Last Tuesday night, just before the conference opened, the Belfast comedy duo Grimes and McKee performed a sketch in which two farmers ended up dancing together camply. Tóibín, who was in the audience, regarded their depiction of gay men as stereotypical and offensive. He walked out.

On Friday morning, Tóibín opened his contribution to a discussion entitled Between Europe and America with an attack on the Grimes and McKee piece. It was "a crude and vulgar imitation", he said, drawing comparisons with send-ups of Jews and blacks.

Tóibín added that it was quite acceptable to walk out of a performance if offended in Europe, America or Australia but that in Ireland we had not yet developed that sensibility.

The journalist Susan McKay expressed solidarity with Tóibín; as an audience member, she said, she regretted that he was offended. Others said they felt that such send-ups were just part of comedy's stock-in-trade, that all sorts of social groups were satirised and that they could see no reason for offence.

While Tóibín stressed that art and representation form a site where identity must be struggled for, with both political and social implications, elsewhere the effects on art of globalisation was the matter of concern.

The dancer Jean Butler, in the discussion on Celtic music and dance, said she was concerned that Irish dance was in a fragile state. "Now with the commercialisation of Irish dance, dancers only learn what they need to know to dance in a line," she said.

According to Butler, Riverdance did more for Ireland than it did for Irish dance, which she said has become "uniform, with a lack of individual expression". She argued that competition and the show-business aspects of the Irish dancing world have killed innovation.

Her concern about commercialisation was echoed by Rod Stoneman of the Irish Film Board, in a discussion about living with Hollywood. "Forty per cent of all money earned at the box office last year in the UK and Ireland was earned by 10 films," he said, adding that he was pessimistic about the way things were going, including the way independent films were being squeezed out.

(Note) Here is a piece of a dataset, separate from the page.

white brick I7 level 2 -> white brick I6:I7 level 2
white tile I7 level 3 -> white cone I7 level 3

The film director Trish McAdam highlighted the role international trade agreements have in the process Stoneman described. Roddy Doyle offered a contribution from the floor, saying that globalisation had restricted choice. He cited music as an example: record sales are now dominated by a few large, highly marketed and globally know names, which squeezes out diversity.

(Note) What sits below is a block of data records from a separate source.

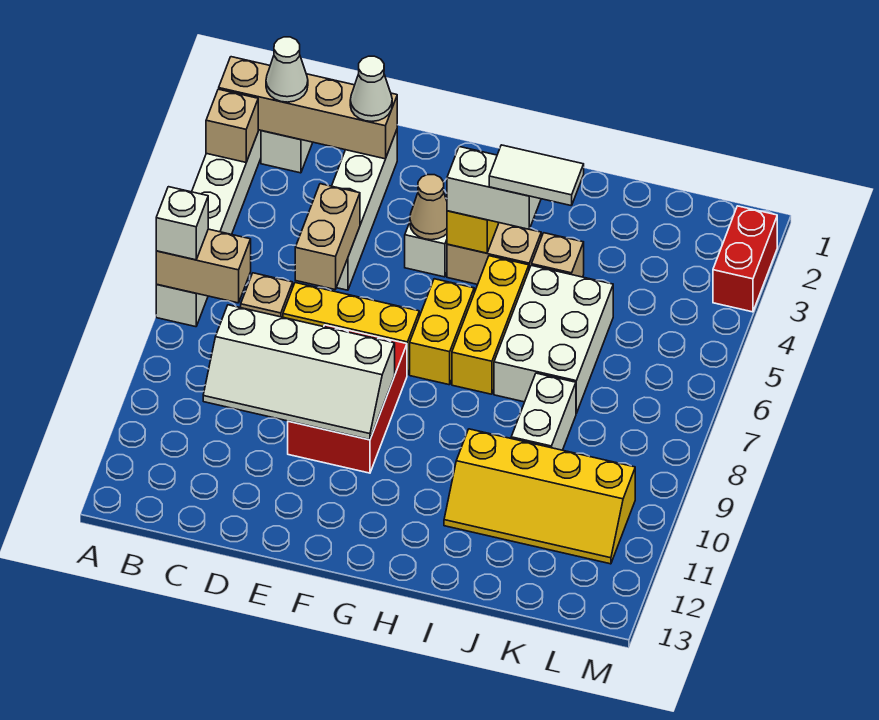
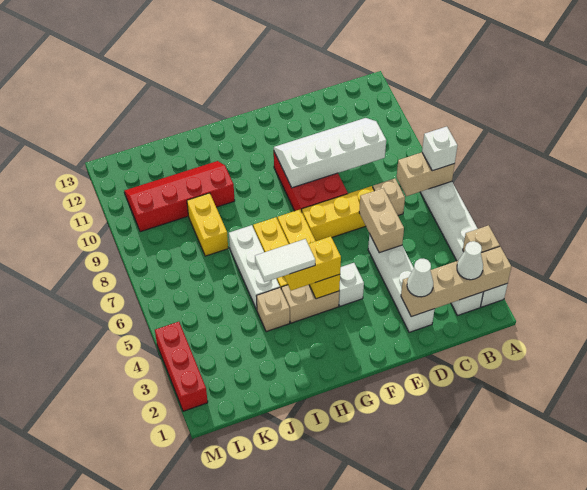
tan cone F4 level 2 -> none
white brick G4:H4 level 3 -> yellow brick G4:H4 level 3
white brick I5:J7 level 1 -> white brick I5:I7 level 1
yellow slope I10:L11 level 1 top 10 -> red slope I10:L11 level 1 top 10
white brick J8:J9 level 1 -> yellow brick J8:J9 level 1
red brick M2:M3 level 1 -> red brick M2:M4 level 1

Fintan O'Toole's proposition, in the opening session, that Ireland is one of the world's most globalised economies seemed to be backed up. It was a theme Declan McGonagle, director of City Arts Centre in Dublin, developed in his contribution to the debate on Irish art today.

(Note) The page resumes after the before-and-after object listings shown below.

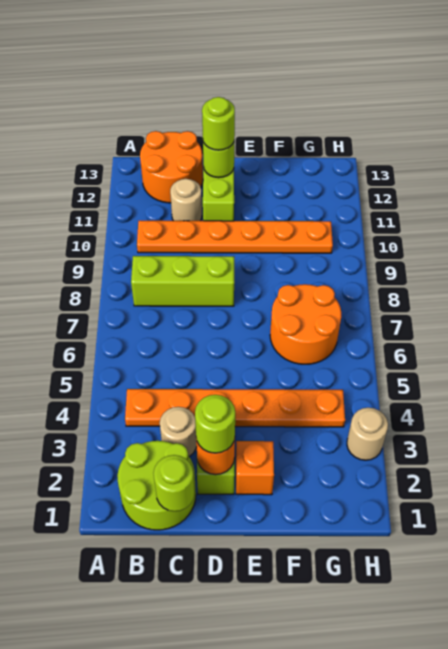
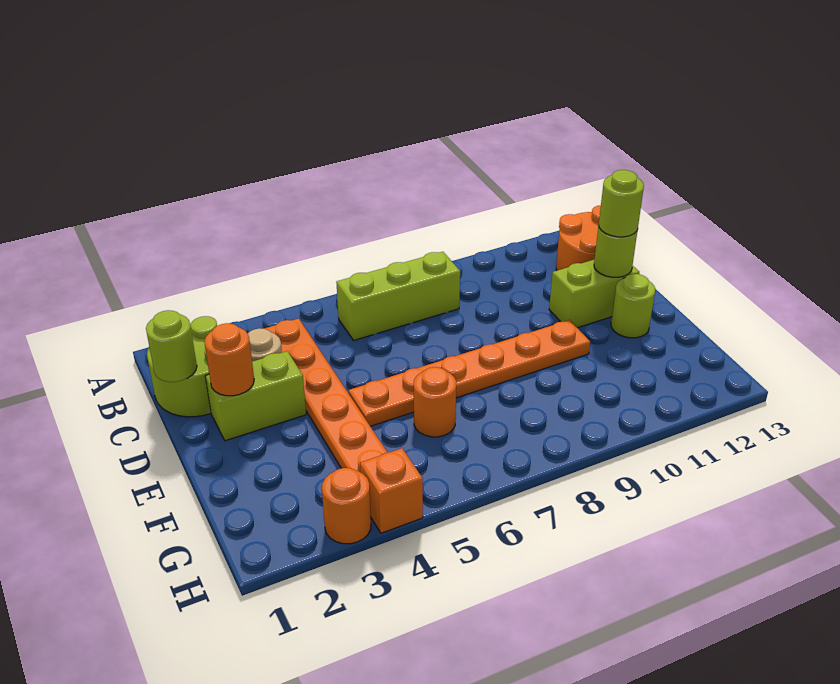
lime brick B8:D8 level 1 -> lime brick B6:B8 level 1
orange plate B10:G10 level 1 -> orange plate E5:E10 level 1
tan round brick C11 level 1 -> none
lime round brick D2 level 3 -> lime round brick E12 level 1
orange brick E2 level 1 -> orange brick H4 level 1
orange round brick F6:G7 level 1 -> orange round brick F6 level 1
tan round brick H3 level 1 -> orange round brick H3 level 1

"What we have is the simultaneous presence of modernity and pre-modernity," he said. McGonagle argued that we have often limited Irish art to the spheres of the poetical and the political and that that kind of reductionist approach was no longer viable. Yet, he added, we should not neglect the political agencies of art.

"We can no longer trap identity or art or artists into an innocent space," he said. "We cannot chose to be apolitical; we cannot remove ourselves from the political." McGonagle also argued that the artistic process needs to find "a third space" where meaning was formulated between the artist, the work and the audience.

What became clear over the four days is that Irish art and culture are hotbeds of contrasting views - and are going through radical change. Whether everyone had to go to Virginia to discover that is questionable.

An enduring image for many, however, was that of Brid Rogers, David Ervine and Chris McGimpsey of the Ulster Unionist Party taking turns to share the stage with the singer Tommy Sands and share a song from their traditions. It had taken some coaxing by Sands, but all eventually got up to sing, revealing a potential harmony between them.

It led Ervine to joke that Sands was the only man who could intimidate him who didn't have a private army. The challenge is to bring what is imagined in the cultural sphere through to the political.